_Activity_:
Transcribe the records below in full; pictures stay out of the copy.

Items listed in a dataset
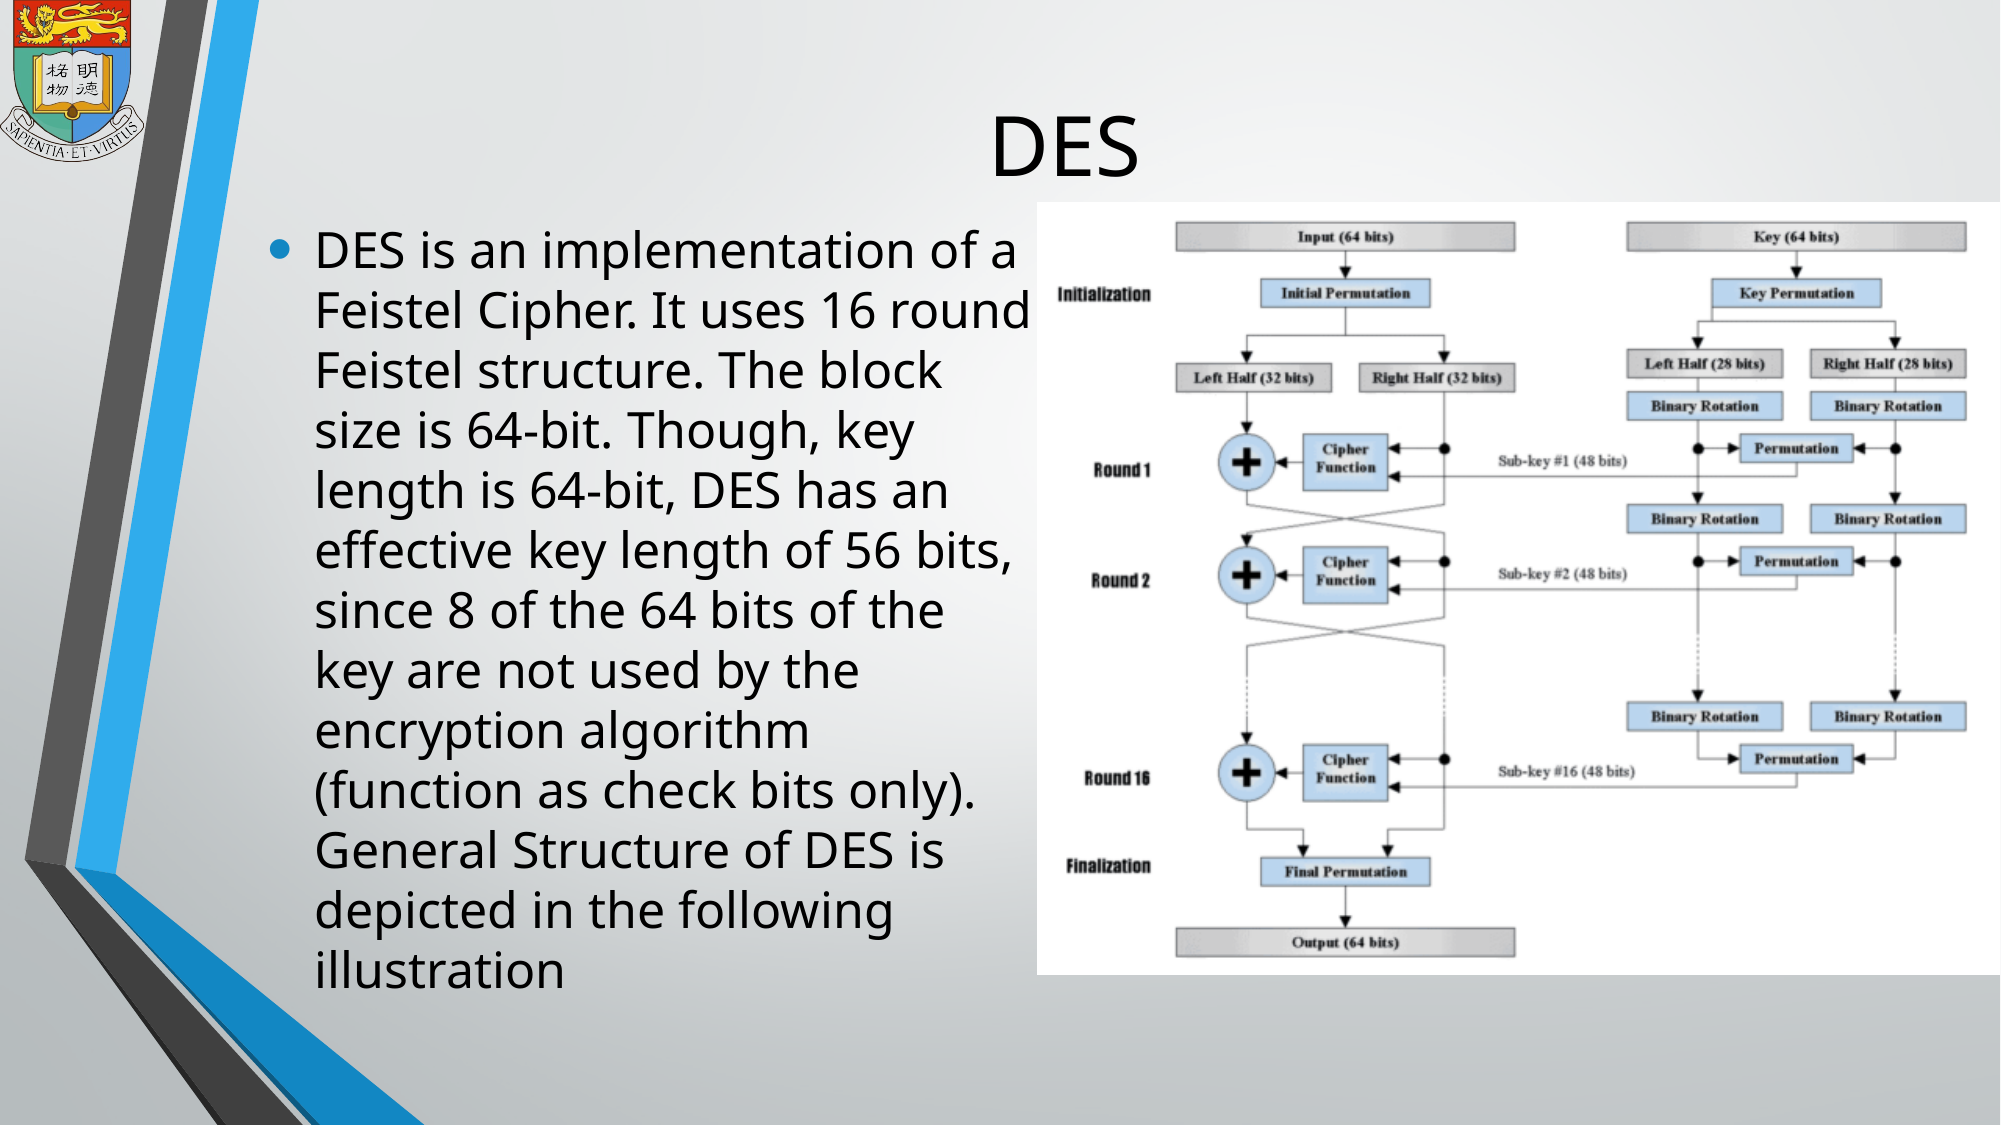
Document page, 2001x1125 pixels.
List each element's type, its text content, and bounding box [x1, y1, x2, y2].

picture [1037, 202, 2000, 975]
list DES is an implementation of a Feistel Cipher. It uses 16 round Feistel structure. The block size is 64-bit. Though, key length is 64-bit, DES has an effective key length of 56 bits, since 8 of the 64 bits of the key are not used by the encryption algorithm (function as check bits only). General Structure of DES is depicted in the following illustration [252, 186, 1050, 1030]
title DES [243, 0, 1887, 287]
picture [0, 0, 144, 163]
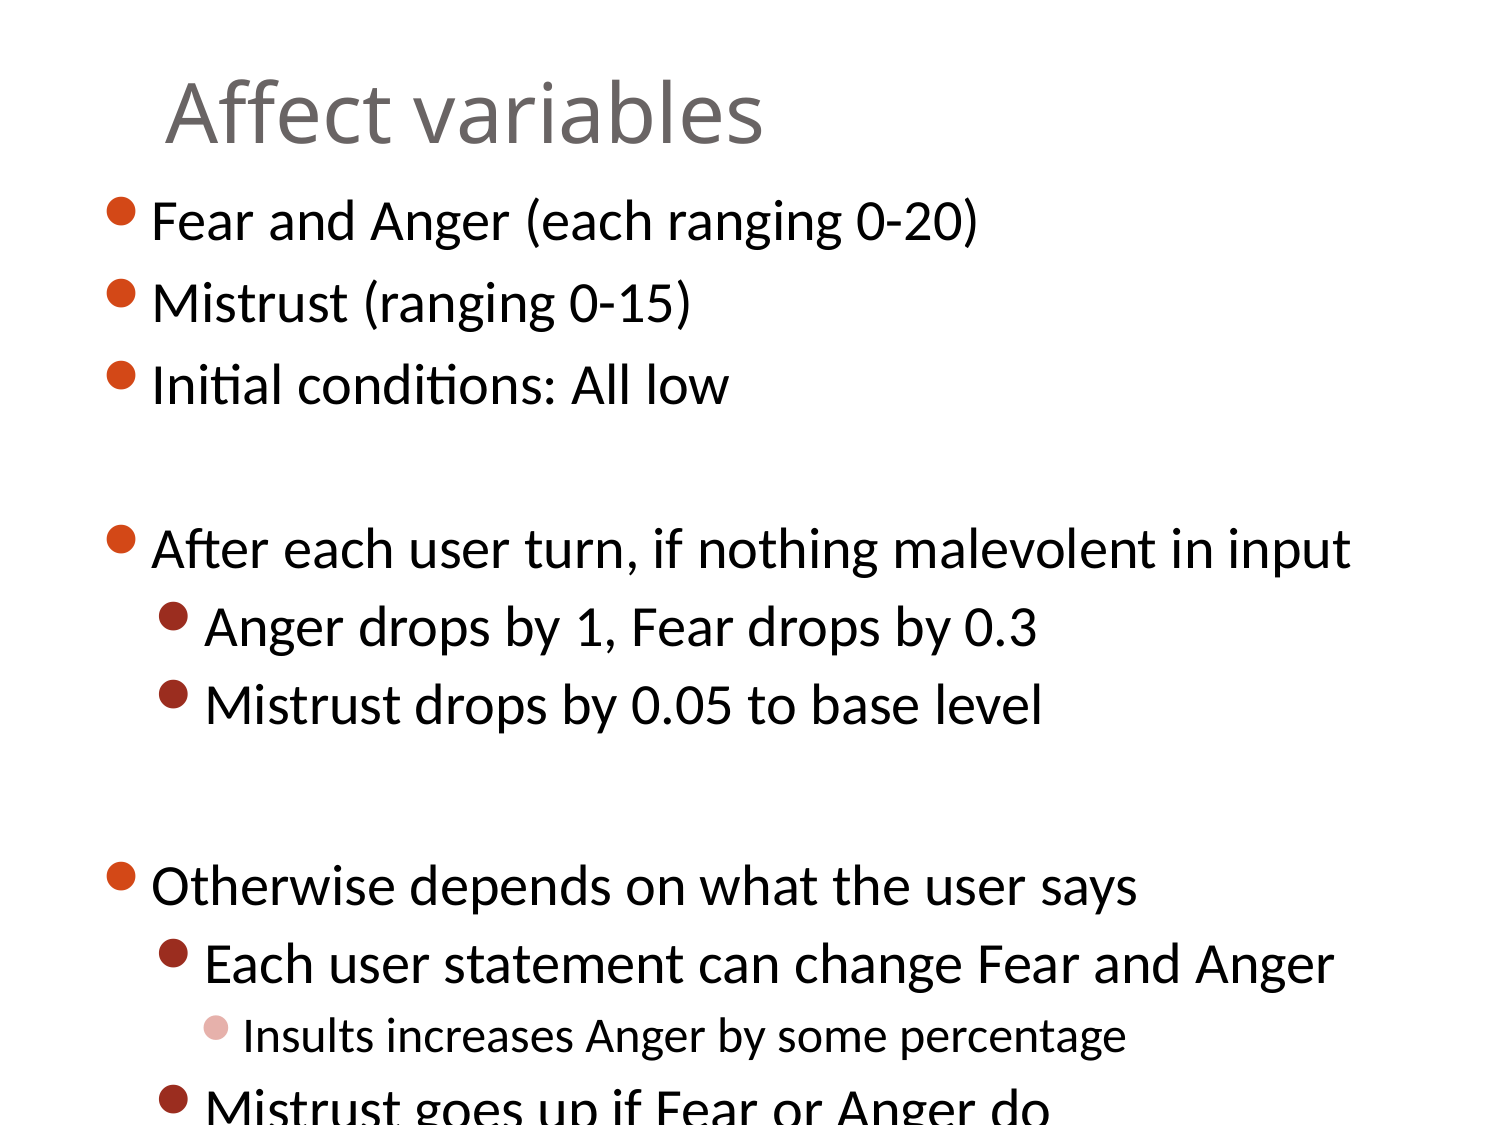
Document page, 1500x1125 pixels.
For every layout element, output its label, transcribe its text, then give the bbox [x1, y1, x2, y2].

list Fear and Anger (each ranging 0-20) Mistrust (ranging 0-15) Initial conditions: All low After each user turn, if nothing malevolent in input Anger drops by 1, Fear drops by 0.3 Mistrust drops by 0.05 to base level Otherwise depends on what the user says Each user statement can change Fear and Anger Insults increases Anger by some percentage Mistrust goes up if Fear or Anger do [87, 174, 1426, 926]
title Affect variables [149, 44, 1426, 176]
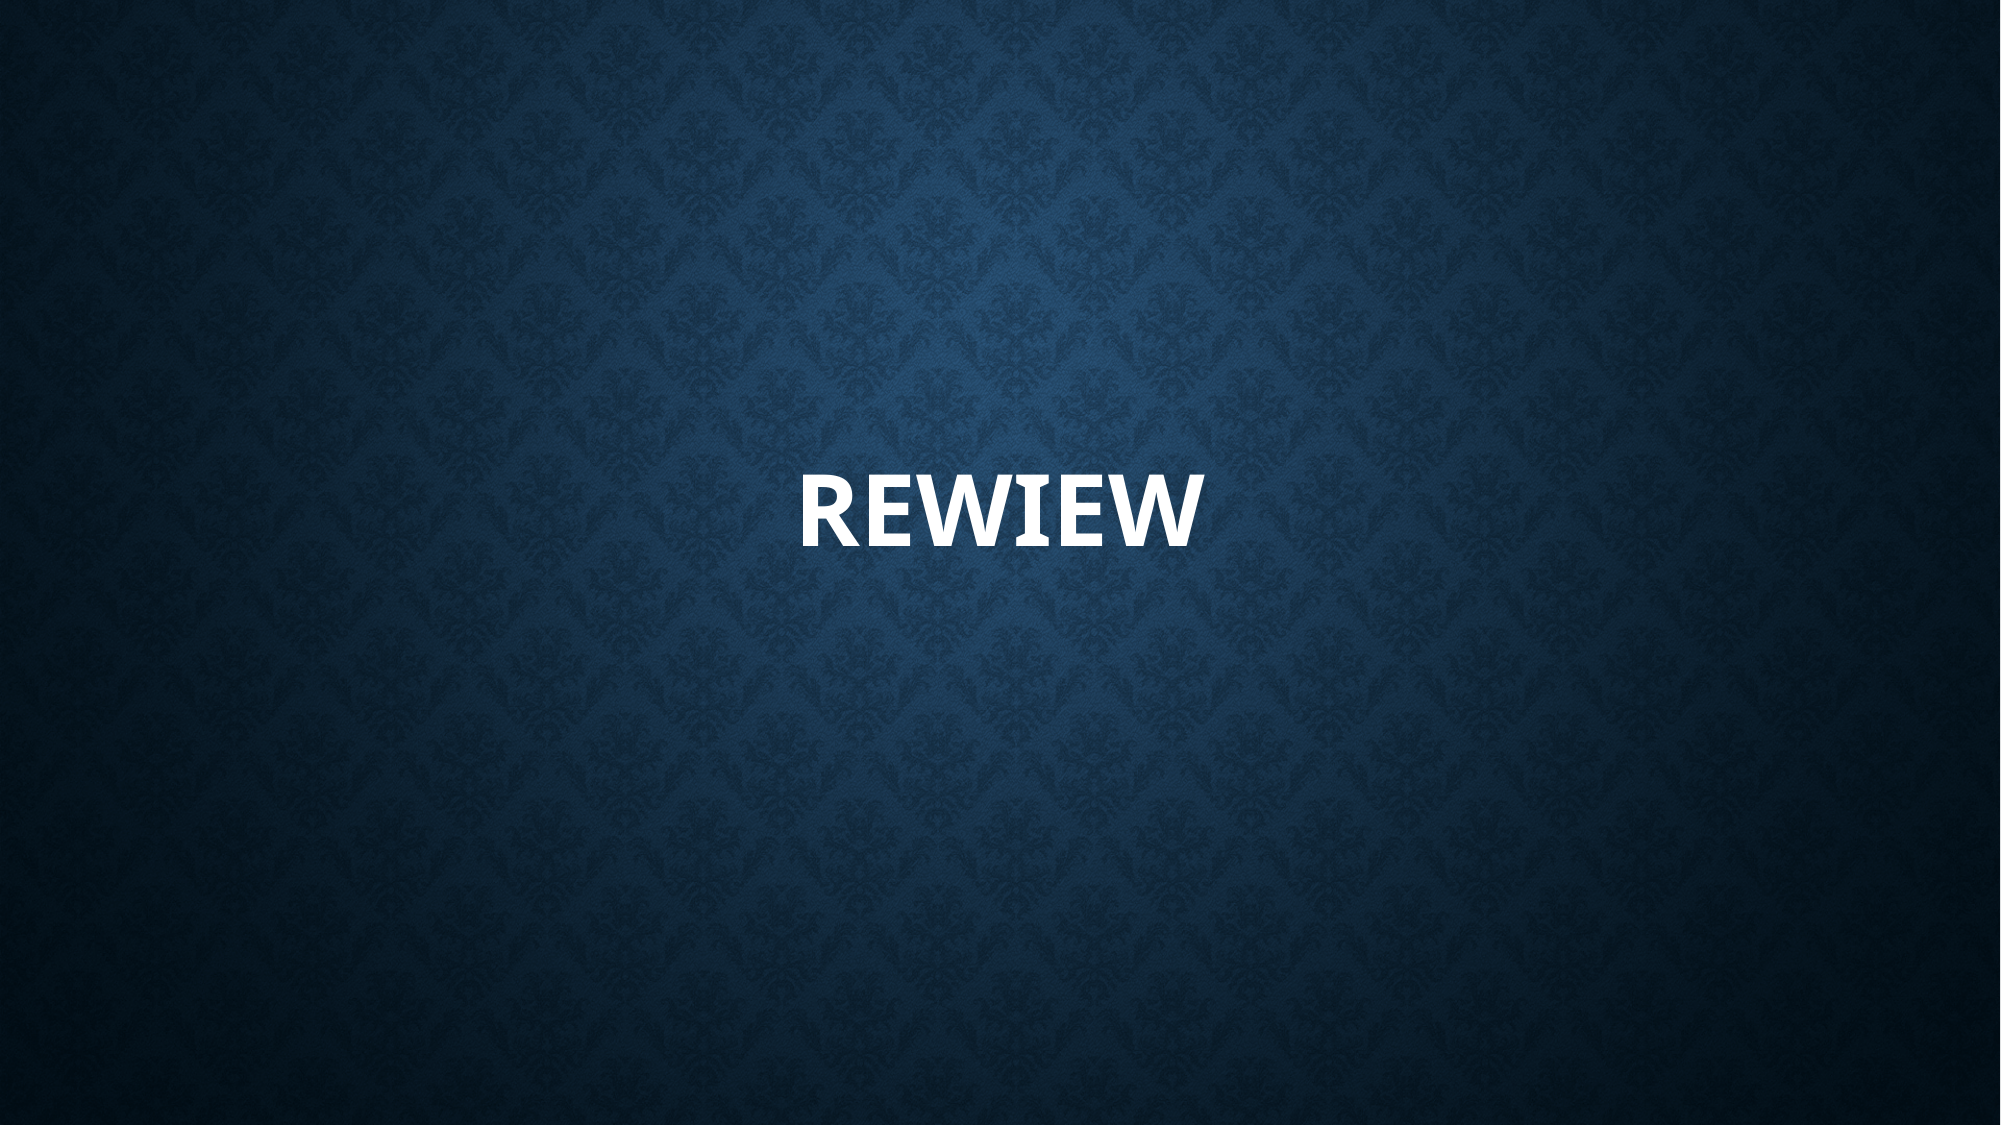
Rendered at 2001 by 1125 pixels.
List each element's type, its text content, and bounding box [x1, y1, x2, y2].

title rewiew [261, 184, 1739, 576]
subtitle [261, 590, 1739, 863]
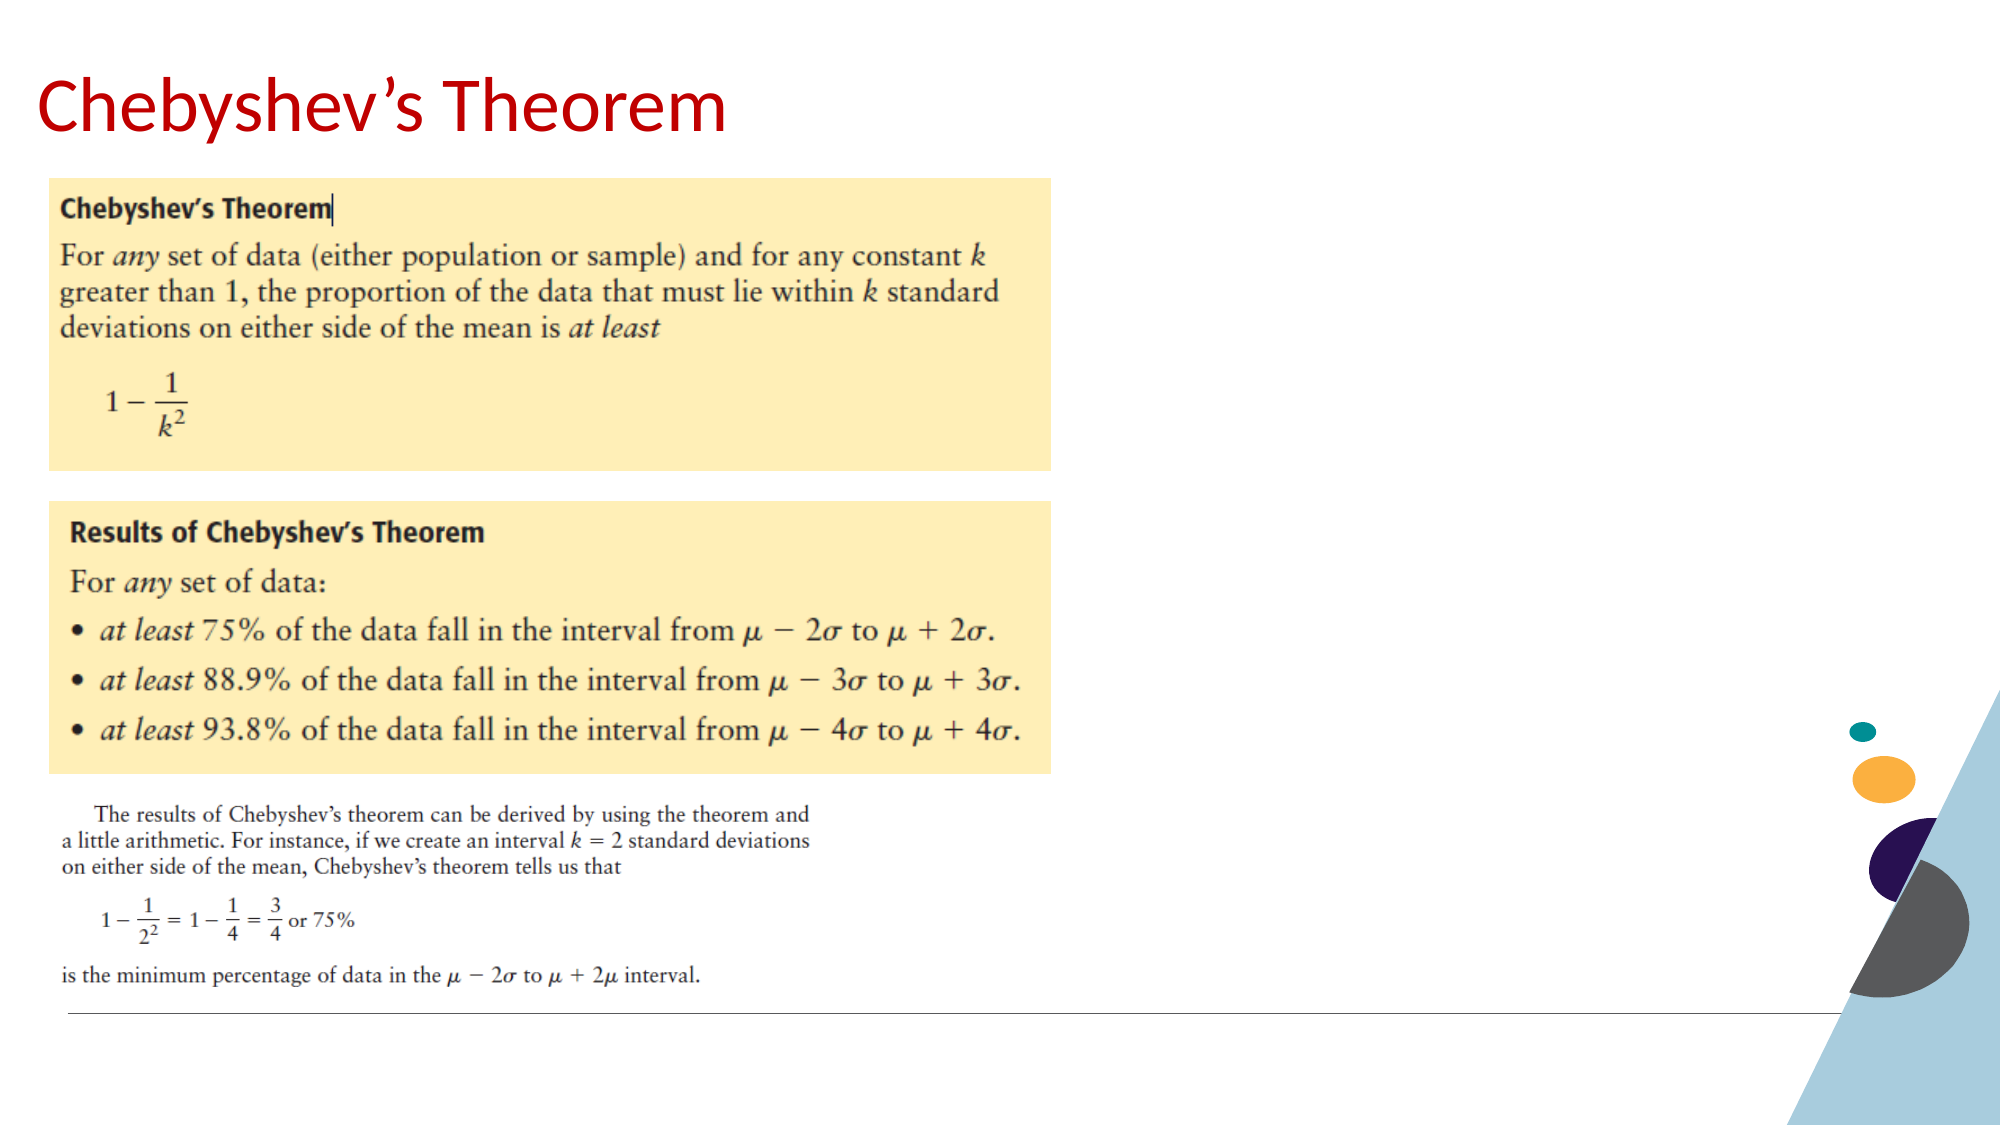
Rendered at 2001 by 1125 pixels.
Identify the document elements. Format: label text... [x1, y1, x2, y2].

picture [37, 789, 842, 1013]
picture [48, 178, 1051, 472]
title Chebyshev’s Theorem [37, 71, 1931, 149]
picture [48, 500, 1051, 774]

_Response area_:
Document page, 2001x1125 pixels.
List each element's type, its text content, and bounding box [x1, y1, x2, y2].

picture [1037, 202, 2000, 975]
list DES is an implementation of a Feistel Cipher. It uses 16 round Feistel structure. The block size is 64-bit. Though, key length is 64-bit, DES has an effective key length of 56 bits, since 8 of the 64 bits of the key are not used by the encryption algorithm (function as check bits only). General Structure of DES is depicted in the following illustration [252, 186, 1050, 1030]
title DES [243, 0, 1887, 287]
picture [0, 0, 144, 163]
Document page, 1500x1125 pixels.
For every layout element, output its label, transcribe its text, then give the bbox [x1, y1, x2, y2].

list Fear and Anger (each ranging 0-20) Mistrust (ranging 0-15) Initial conditions: All low After each user turn, if nothing malevolent in input Anger drops by 1, Fear drops by 0.3 Mistrust drops by 0.05 to base level Otherwise depends on what the user says Each user statement can change Fear and Anger Insults increases Anger by some percentage Mistrust goes up if Fear or Anger do [87, 174, 1426, 926]
title Affect variables [149, 44, 1426, 176]
Rendered at 2001 by 1125 pixels.
List each element's type, its text content, and bounding box [x1, y1, x2, y2].

title rewiew [261, 184, 1739, 576]
subtitle [261, 590, 1739, 863]
Rendered at 2001 by 1125 pixels.
Identify the document elements. Format: label text... [x1, y1, x2, y2].

picture [37, 789, 842, 1013]
picture [48, 178, 1051, 472]
title Chebyshev’s Theorem [37, 71, 1931, 149]
picture [48, 500, 1051, 774]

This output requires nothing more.